|Ge, Shaokui - UC BERKELEY|
|Gong, Peng - UC BERKELEY|
Submitted to: Environmental Monitoring and Assessment
Publication Type: Peer Reviewed Journal
Publication Acceptance Date: September 22, 2005
Publication Date: January 1, 2006
Citation: Ge, S., Everitt, J.H., Carruthers, R.I., Gong, P., Anderson, G.L. 2006. Hyperspectral characteristics of canopy components and structure for phonological assessment of an invasive weed. Environmental Monitoring and Assessment. p. 1-18 Interpretive Summary: Remote sensing can be used to help detect and quantify the distribution and abundance of invasive weeds in complex canopies. This scientific article describes the process by which one such weed, yellow starthistle, was evaluated using a special remote sensing device, a hyperspectral imager, to allow its detection in rangeland habitats. The device uses different wave-lengths of light to determine a “spectral signature” for different plants based on identifiable plant parts such as characteristic flower color and reflectance patterns given off by the shape and structure of the species including its leaf and stem architecture. Quantifying invasive plants like yellow starthistle is important to rangeland managers as this plant can be toxic to horses and also degrades the quality of range and the amount of forage that can be grazed upon by both livestock and wildlife. These new remote sensing tools are now being used to make area-wide assessments of yellow starthistle density and its impact to western rangelands.

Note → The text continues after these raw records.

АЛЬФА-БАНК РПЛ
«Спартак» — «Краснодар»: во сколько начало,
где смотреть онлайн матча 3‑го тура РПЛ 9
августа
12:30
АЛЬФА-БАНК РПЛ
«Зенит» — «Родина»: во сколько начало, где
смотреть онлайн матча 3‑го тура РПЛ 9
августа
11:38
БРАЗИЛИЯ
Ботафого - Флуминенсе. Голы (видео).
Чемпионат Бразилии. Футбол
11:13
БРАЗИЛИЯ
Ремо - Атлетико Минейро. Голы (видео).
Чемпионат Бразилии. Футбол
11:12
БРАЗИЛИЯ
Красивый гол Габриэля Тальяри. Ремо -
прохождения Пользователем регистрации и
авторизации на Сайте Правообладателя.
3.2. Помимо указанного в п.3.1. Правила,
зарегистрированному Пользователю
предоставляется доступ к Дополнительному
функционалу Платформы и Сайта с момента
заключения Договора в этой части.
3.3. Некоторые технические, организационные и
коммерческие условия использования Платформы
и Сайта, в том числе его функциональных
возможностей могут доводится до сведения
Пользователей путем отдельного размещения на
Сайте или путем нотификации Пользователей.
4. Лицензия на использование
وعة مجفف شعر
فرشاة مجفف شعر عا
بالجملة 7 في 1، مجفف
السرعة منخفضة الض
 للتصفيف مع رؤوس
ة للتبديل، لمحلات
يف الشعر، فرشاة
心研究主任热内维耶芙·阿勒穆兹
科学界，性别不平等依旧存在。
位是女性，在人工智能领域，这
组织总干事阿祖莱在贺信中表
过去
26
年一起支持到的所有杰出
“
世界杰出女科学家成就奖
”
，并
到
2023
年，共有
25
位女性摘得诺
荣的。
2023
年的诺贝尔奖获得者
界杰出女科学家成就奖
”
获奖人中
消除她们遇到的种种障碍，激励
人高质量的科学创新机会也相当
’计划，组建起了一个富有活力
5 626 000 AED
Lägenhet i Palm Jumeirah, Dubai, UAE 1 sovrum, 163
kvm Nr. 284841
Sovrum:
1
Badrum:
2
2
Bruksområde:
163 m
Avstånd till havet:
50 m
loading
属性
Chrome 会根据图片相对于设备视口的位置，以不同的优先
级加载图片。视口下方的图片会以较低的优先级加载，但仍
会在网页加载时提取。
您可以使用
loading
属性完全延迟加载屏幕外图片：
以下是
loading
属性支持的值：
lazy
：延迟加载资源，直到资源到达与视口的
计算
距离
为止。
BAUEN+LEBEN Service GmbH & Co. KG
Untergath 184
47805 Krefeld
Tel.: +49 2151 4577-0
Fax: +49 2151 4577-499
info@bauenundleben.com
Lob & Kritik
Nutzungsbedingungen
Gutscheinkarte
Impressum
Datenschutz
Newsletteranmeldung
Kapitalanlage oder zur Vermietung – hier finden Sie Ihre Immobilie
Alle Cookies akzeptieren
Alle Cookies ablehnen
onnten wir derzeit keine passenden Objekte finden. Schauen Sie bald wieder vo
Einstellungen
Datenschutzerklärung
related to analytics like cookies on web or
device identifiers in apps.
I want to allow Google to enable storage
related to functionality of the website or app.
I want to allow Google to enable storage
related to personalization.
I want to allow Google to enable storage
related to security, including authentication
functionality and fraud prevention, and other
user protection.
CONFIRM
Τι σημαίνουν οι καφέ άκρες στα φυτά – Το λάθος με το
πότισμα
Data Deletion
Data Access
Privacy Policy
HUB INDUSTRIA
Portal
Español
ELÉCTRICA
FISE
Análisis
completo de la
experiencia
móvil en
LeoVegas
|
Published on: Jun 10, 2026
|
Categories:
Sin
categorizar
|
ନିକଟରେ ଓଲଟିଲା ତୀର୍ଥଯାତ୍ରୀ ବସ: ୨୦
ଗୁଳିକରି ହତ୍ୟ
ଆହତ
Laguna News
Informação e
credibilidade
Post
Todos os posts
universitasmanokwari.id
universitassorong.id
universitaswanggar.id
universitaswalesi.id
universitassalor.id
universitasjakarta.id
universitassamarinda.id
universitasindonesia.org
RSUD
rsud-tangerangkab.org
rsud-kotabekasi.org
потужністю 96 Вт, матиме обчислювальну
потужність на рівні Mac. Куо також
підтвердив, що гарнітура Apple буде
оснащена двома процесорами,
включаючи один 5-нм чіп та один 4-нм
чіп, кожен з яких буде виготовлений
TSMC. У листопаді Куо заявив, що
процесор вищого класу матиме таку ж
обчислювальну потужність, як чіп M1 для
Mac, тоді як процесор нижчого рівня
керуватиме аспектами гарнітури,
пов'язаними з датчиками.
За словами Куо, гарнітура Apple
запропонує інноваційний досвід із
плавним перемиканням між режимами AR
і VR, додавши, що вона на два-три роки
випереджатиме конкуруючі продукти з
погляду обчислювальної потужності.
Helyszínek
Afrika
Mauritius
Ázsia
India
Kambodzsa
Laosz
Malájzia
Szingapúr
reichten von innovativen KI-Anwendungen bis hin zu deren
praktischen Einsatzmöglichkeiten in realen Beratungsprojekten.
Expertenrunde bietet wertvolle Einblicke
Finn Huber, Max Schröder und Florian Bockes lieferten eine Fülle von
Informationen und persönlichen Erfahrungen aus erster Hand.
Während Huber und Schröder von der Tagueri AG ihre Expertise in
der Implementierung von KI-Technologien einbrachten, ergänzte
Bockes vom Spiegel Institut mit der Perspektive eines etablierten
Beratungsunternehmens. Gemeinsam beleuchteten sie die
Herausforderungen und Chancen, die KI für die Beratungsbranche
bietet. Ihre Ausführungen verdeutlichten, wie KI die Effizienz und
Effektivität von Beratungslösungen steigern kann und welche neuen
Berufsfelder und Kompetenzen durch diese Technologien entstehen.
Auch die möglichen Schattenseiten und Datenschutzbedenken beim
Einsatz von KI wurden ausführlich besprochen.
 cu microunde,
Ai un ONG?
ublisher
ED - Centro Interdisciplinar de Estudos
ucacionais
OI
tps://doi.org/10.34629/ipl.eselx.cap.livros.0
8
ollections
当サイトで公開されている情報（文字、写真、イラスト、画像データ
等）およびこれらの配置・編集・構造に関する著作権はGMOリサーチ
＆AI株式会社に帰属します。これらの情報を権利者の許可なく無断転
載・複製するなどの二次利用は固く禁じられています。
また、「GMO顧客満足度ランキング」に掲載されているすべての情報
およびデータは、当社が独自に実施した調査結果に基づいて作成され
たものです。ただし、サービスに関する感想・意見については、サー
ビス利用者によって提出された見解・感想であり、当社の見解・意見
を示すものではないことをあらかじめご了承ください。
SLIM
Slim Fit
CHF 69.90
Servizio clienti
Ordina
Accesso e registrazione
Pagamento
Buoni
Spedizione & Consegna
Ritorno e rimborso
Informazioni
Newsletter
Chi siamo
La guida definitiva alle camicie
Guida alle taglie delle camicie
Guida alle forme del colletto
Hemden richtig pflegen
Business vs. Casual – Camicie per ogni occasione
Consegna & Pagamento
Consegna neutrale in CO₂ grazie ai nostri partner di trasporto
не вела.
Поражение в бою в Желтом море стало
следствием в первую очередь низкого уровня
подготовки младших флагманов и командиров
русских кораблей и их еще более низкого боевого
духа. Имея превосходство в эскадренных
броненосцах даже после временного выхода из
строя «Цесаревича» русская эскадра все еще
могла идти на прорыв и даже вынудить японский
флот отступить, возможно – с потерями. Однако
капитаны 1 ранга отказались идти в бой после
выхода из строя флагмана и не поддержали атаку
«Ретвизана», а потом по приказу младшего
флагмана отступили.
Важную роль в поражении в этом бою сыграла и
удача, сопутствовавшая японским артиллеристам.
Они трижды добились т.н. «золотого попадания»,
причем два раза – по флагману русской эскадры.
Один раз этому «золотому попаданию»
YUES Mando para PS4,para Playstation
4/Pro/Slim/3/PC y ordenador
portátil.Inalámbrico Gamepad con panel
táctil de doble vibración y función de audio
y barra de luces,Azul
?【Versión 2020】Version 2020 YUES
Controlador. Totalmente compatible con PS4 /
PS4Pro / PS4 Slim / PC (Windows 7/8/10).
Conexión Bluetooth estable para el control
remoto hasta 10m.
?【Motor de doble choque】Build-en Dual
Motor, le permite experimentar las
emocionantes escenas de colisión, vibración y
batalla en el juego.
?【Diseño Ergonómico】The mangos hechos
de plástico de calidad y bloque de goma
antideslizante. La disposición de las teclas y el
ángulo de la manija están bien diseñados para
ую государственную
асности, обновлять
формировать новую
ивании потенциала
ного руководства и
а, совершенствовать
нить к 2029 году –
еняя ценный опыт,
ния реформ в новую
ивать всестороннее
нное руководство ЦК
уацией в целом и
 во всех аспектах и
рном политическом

Technical Abstract: Spectral reflectance values of four canopy components (stems, buds, opening flowers, and postflowers of yellow starthistle (Centaurea solstitialis)) were measured to describe their spectral characteristics. We then physically combined these canopy components to simulate the flowering stage indicated by accumulated flower ratios (AFR) 10%, 40%, 70%, and 90%, respectively. Spectral dissimilarity and spectral angles were calculated to quantitatively identify spectral differences among canopy components and characteristic patterns of these flowering stages. This study demonstrated the ability of hyperspectral data to characterize canopy components, and identify different flowering stages. Stems had a typical spectral profile of green vegetation, which produced a spectral dissimilarity with three reproduction organs (buds, opening flowers, and postflowers). Quantitative differences between simulated flower stages depended on spectral regions and phenological stages examined. Using full-range canopy spectra, the initial flowering stage could be separated from the early peak, peak, and late flowering stages by three spectral regions, i.e. the blue absorption (around 480 nm) and red absorption (around 650 nm) regions and NIR plateau from 730 nm to 950 nm. For airborne CASI data, only the red absorption region and NIR plateau could be used to identify the flowering stages in the field. This study also revealed that the peak flowering stage was more easily recognized than any of the other three stages.